- Quoted passage:
+++

Stimulus‐secretion coupling in pancreatic acinar cells: inhibitory effects of calcium removal and manganese addition on pancreozymin‐induced amylase release.

Abstract

The role of Ca2+ in stimulus-secretion coupling was analyzed in the isolated and perfused rat pancreas. The omission of [Ca2+]0 [Ca2+ concentration of perfusion medium] diminished but did not abolish the release of amylase in response to continuous stimulation with 5 m units pancreozymin (Pz)/ml. The addition of Mn2+ (1.0 mM) to this Ca-deficient environment abolished the residual release of amylase. This was followed by a complete recovery of amylase output when the control [Ca2+]0 was reestablished. The addition of Mn2+ (1.0 mM) to the extracellular environment containing 2.5 mM-Ca2+ reversibly inhibited the Pz-induced release of amylase. A kinetic scheme based on competition of Ca and Mn at a carrier in the acinar cell membrane could quantitatively explain the effects of Ca and Mn upon the Pz-induced amylase release. The Ca2+ influx into the acinar cells is the major contributor to the rise in [Ca2+]i [intracellular Ca2+ concentration] which, in turn, mediates the processes in the stimulus-secretion coupling in the exocrine pancreas, and suggests that the mode of Ca influx is a facilitated diffusion.

+++

- Task: Translate this sentence from the abstract into French: "The addition of Mn2+ (1.0 mM) to this Ca-deficient environment abolished the residual release of amylase."

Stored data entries
+++

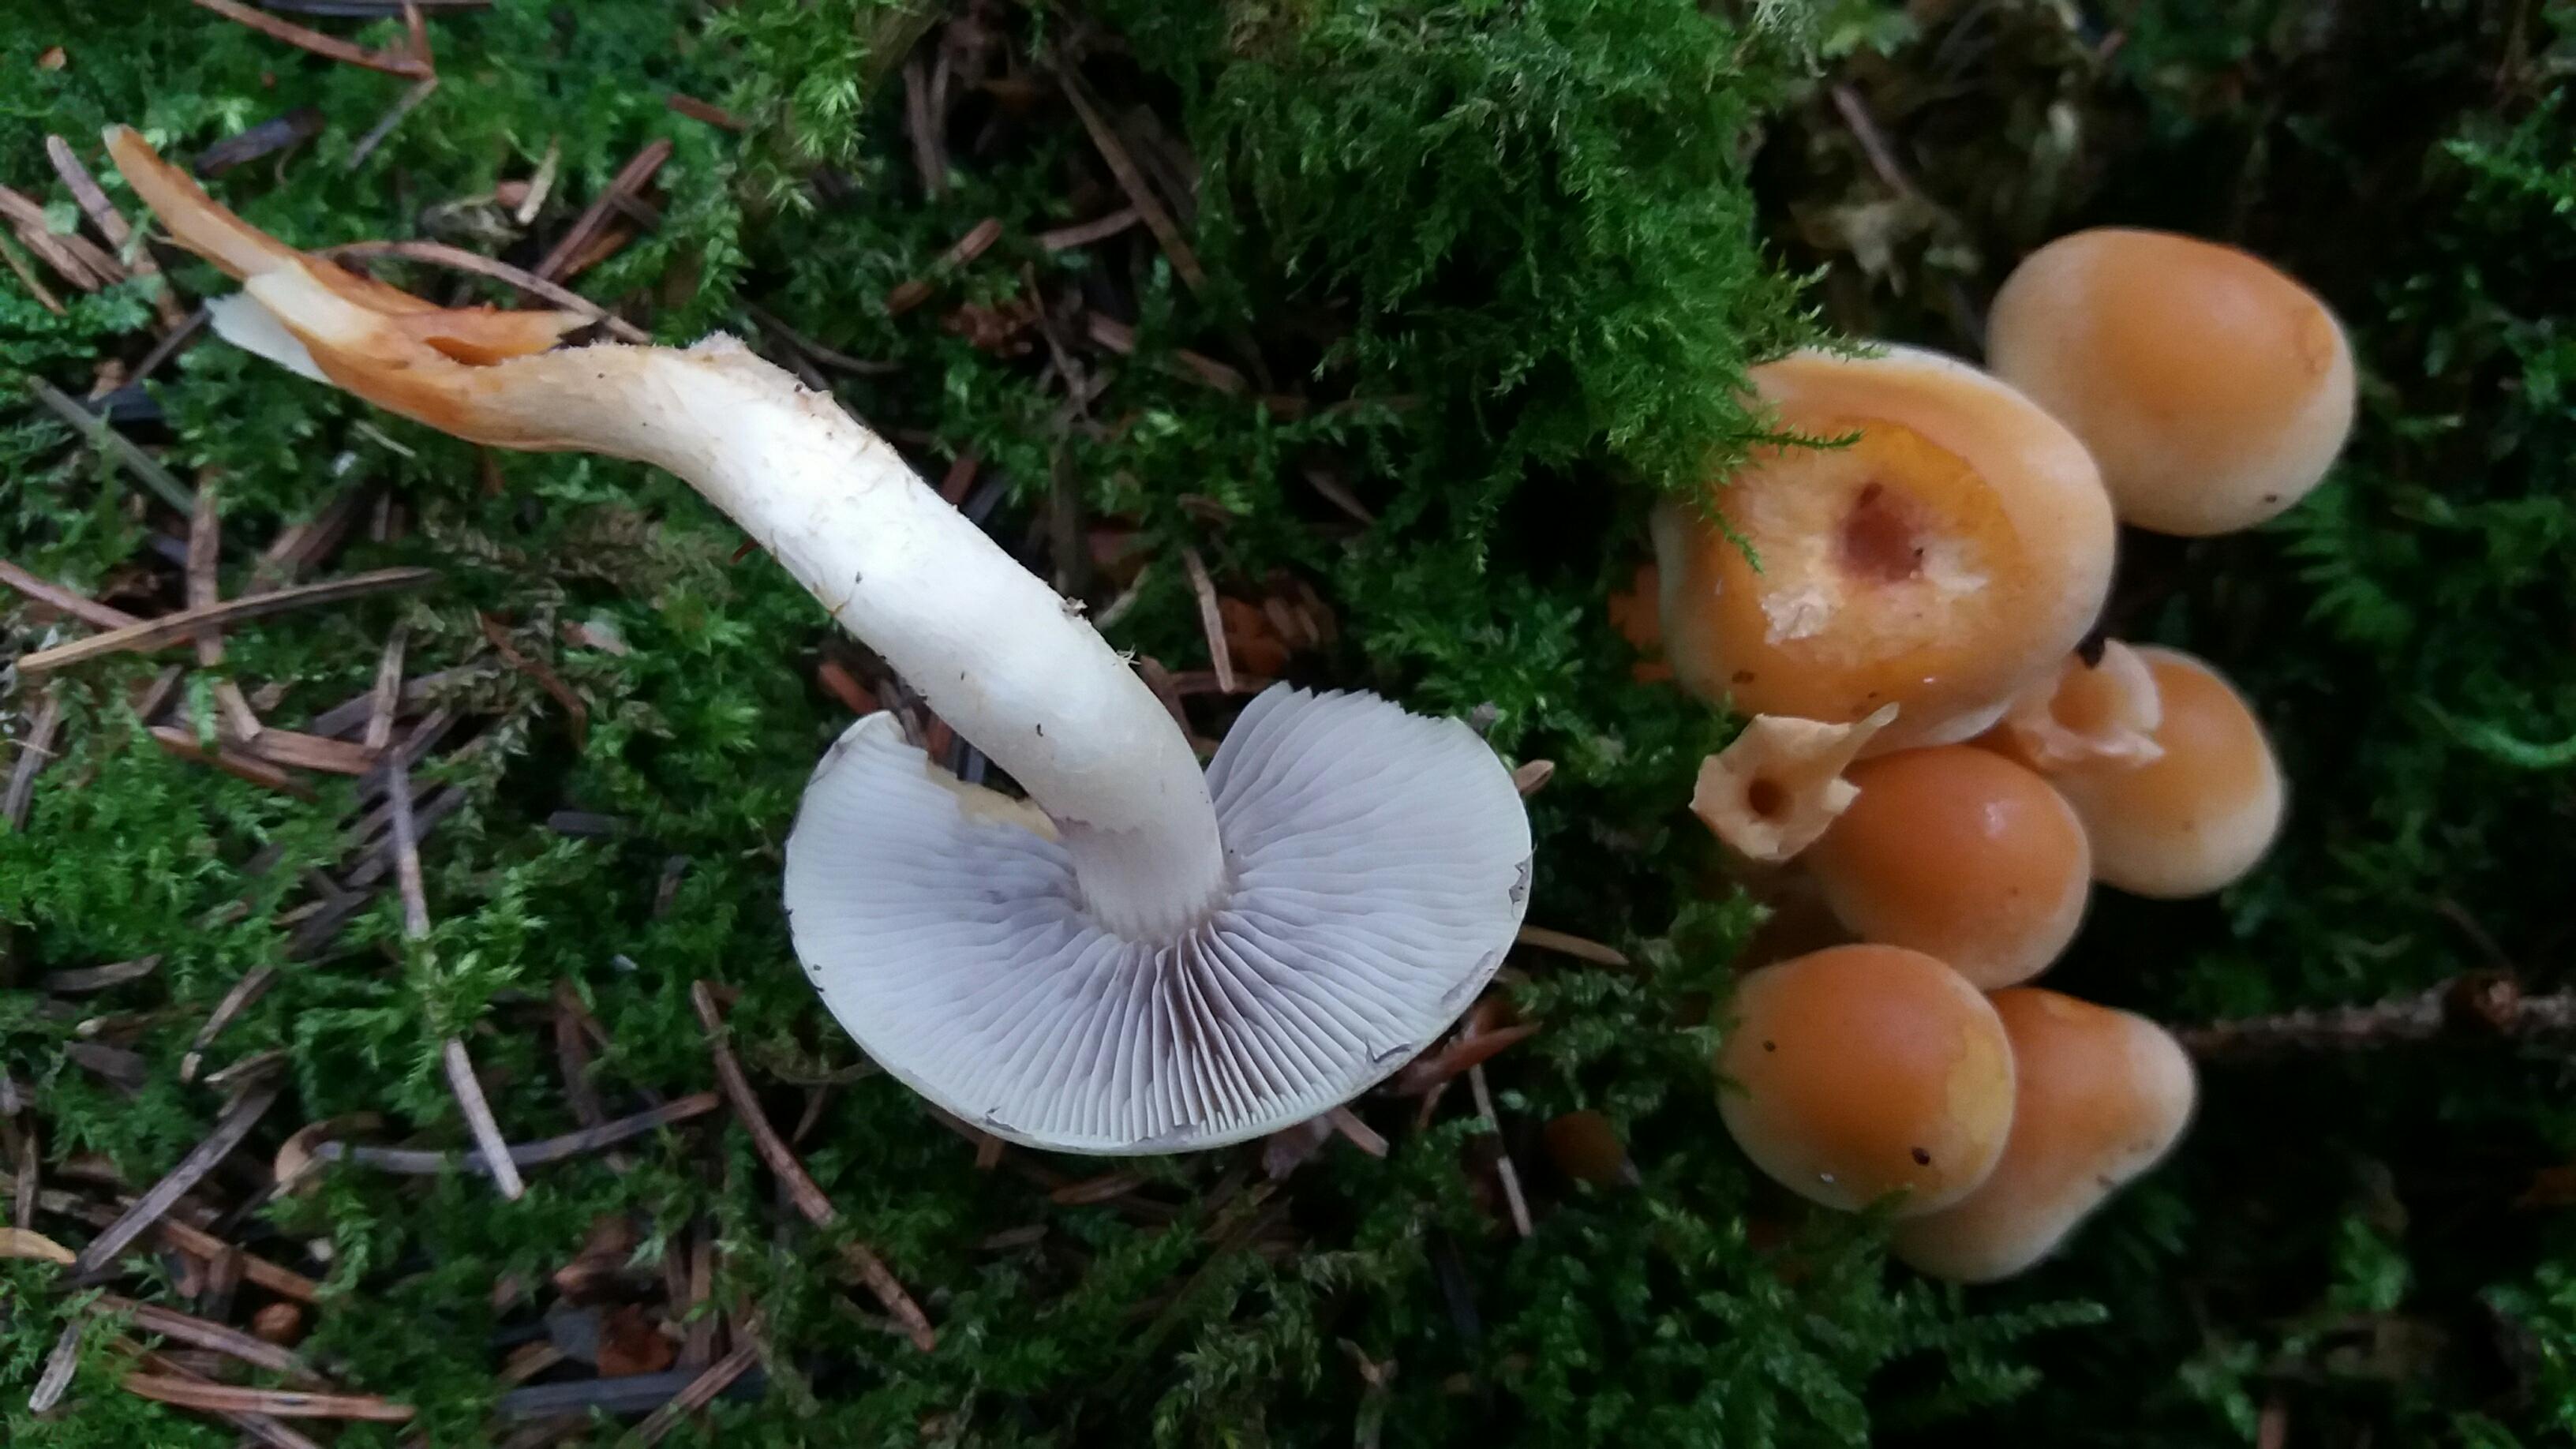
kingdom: Fungi
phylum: Basidiomycota
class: Agaricomycetes
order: Agaricales
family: Strophariaceae
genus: Hypholoma
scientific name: Hypholoma capnoides
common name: gran-svovlhat
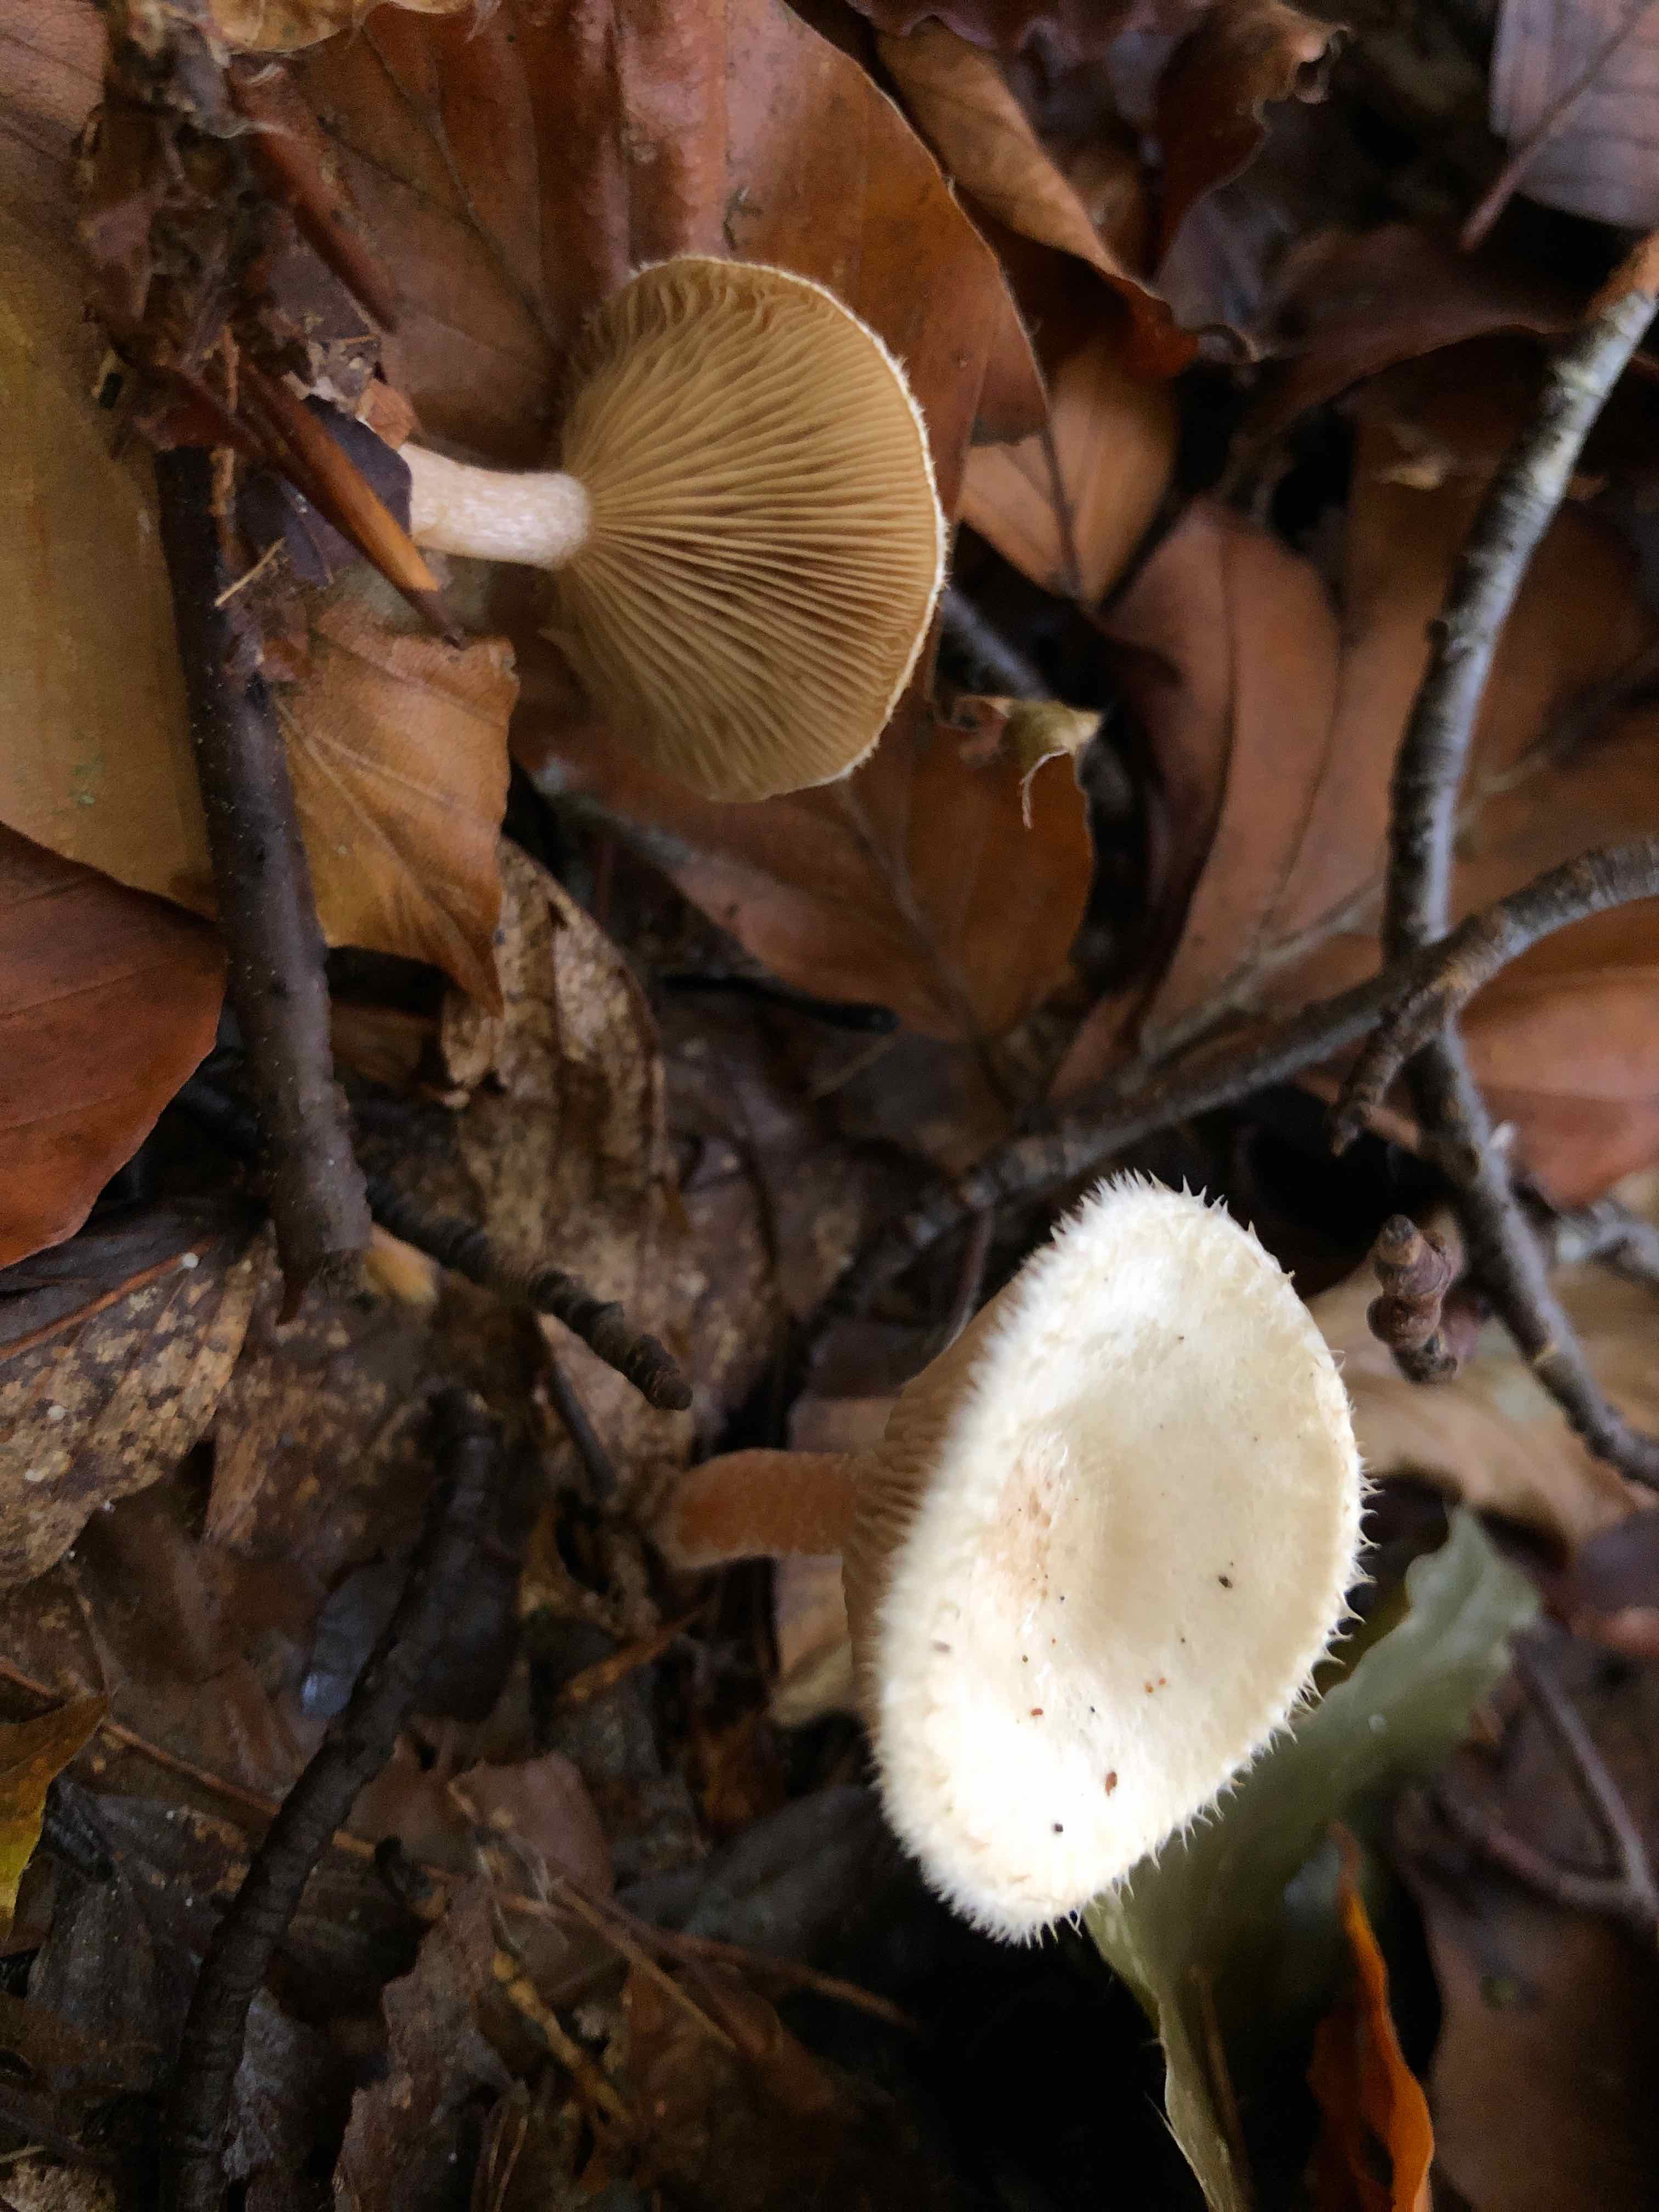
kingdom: Fungi
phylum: Basidiomycota
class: Agaricomycetes
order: Agaricales
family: Tricholomataceae
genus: Ripartites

+++

- Written answer: L'ajout de Mn2+ (1,0 mM) à ce milieu carencé en Ca a aboli la libération résiduelle d'amylase.